学习文本 –
↓↓↓
就拿描写新人形象来说,这几乎是多年来创作上的薄弱环节。虽然建国以来,我们的文学作品中不乏深刻动人的英雄或新人的形象;但更多的情形则是,英雄人物、正面人物、新人,总令人有一种隔膜之感,缺乏血肉,缺乏生命,缺乏活人的气息。究其原因自然很多,但主要还是因为:一方面,在对这类人物的描写上,曾有过许多清规戒律,诸如“能不能写英雄的缺点呀”。“能不能写英雄的转变呀”,“不要借口复杂性给英雄抹黑呀”,等等。这些违背文艺规律的东西,至今还萦绕在一些作者的头脑中,朿缚着他们的笔,影响着对英雄或新人形象刻画的深度。另一方面,更重要的,则是我们的有些作者对新人的理解过于狭窄了。现在,把新人“神化”的现象虽不多见了,但在一些人看来,新人只有一种,只能是“创业者”的形象,而且似乎应该从头到脚“全新”才行。孰不知,大千世界无比丰富,新人形象也是多种多样的。凡是具有新的、健康的、积极向上的思想和品格,在某些方面走在时代前列,体现了时代精神和历史发展趋势,有助生活前进的人,不都可以视作新人吗?对新人形象的简单化的理解,只能把大量生动活泼的生活形式、把千姿百态的新人形象排除在视野之外。
↑↑↑
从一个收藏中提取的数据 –
↓↓↓
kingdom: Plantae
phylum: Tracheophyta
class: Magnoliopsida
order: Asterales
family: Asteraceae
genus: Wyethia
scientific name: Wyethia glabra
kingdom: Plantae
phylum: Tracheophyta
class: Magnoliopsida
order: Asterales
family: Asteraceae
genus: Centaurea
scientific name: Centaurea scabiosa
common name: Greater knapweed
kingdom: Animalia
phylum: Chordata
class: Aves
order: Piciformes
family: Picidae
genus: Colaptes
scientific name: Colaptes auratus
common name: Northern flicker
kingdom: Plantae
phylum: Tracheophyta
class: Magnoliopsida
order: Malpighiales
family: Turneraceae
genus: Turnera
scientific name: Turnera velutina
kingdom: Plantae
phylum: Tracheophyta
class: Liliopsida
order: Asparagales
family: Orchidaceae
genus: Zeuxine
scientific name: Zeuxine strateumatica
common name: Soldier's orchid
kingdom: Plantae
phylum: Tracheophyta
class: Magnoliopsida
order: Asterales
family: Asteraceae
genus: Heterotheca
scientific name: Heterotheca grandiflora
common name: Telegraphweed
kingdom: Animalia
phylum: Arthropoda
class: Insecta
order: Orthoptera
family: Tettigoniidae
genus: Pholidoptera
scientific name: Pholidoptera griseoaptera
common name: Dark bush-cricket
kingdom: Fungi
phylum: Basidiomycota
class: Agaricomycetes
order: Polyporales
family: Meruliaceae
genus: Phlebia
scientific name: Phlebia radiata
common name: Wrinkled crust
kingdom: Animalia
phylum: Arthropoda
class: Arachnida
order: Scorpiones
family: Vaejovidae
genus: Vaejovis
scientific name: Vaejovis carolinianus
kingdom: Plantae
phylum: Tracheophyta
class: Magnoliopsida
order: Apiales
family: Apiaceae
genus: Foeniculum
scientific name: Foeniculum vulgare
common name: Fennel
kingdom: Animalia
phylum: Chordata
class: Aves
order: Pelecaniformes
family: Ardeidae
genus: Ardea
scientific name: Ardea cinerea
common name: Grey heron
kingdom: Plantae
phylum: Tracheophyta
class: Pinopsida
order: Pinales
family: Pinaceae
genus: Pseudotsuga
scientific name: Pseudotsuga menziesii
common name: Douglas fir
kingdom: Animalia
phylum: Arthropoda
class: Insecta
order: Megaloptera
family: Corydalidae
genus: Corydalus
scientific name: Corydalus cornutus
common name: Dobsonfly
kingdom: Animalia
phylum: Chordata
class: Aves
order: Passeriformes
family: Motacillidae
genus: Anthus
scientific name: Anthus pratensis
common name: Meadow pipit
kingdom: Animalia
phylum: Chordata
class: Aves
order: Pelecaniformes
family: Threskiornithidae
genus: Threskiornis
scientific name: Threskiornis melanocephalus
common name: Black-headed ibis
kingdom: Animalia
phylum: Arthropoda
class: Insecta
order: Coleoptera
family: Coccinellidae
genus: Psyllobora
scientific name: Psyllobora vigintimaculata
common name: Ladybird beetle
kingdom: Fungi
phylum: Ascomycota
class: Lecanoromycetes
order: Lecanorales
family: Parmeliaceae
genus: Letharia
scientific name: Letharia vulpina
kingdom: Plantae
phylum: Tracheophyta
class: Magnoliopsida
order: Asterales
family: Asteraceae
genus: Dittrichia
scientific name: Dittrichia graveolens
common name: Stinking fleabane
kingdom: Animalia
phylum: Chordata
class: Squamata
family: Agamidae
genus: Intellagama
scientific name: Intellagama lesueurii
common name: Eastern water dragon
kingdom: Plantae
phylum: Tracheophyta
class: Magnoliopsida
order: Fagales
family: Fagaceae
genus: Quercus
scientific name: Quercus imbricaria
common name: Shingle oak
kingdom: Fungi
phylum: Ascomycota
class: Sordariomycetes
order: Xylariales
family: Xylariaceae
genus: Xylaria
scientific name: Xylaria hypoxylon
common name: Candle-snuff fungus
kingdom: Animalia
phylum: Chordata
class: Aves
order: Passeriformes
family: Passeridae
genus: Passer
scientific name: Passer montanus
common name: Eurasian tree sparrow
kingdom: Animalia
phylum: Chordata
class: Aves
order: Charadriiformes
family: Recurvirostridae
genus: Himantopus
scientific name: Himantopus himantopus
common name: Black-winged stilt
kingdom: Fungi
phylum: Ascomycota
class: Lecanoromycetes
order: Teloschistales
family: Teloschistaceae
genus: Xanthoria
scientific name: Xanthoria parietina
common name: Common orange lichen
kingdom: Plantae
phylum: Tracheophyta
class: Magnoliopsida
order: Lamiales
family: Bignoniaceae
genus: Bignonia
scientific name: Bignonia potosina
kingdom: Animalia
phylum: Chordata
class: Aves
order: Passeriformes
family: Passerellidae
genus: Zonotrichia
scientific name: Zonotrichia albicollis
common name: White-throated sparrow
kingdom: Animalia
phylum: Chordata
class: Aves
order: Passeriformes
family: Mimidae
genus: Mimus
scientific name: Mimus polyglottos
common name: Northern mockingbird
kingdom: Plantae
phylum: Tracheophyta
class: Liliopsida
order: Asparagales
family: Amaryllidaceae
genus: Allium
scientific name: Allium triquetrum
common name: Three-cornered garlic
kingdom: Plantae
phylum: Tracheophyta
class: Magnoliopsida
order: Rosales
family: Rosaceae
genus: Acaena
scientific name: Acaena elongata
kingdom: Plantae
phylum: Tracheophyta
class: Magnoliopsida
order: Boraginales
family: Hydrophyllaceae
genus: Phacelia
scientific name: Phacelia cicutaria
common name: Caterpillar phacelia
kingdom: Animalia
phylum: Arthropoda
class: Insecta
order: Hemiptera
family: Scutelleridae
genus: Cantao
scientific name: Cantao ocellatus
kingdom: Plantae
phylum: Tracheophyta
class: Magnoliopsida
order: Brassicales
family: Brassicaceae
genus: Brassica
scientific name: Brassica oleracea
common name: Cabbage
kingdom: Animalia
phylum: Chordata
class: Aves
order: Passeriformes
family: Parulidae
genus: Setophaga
↑↑↑
练习要求 –
把谈新人形象描写的文段中从“就拿描写新人形象来说,这几乎”起一直到“态的新人形象排除在视野之外。”为止的文字，一字不差地抄写下来。

参考答案 –
就拿描写新人形象来说,这几乎是多年来创作上的薄弱环节。虽然建国以来,我们的文学作品中不乏深刻动人的英雄或新人的形象;但更多的情形则是,英雄人物、正面人物、新人,总令人有一种隔膜之感,缺乏血肉,缺乏生命,缺乏活人的气息。究其原因自然很多,但主要还是因为:一方面,在对这类人物的描写上,曾有过许多清规戒律,诸如“能不能写英雄的缺点呀”。“能不能写英雄的转变呀”,“不要借口复杂性给英雄抹黑呀”,等等。这些违背文艺规律的东西,至今还萦绕在一些作者的头脑中,朿缚着他们的笔,影响着对英雄或新人形象刻画的深度。另一方面,更重要的,则是我们的有些作者对新人的理解过于狭窄了。现在,把新人“神化”的现象虽不多见了,但在一些人看来,新人只有一种,只能是“创业者”的形象,而且似乎应该从头到脚“全新”才行。孰不知,大千世界无比丰富,新人形象也是多种多样的。凡是具有新的、健康的、积极向上的思想和品格,在某些方面走在时代前列,体现了时代精神和历史发展趋势,有助生活前进的人,不都可以视作新人吗?对新人形象的简单化的理解,只能把大量生动活泼的生活形式、把千姿百态的新人形象排除在视野之外。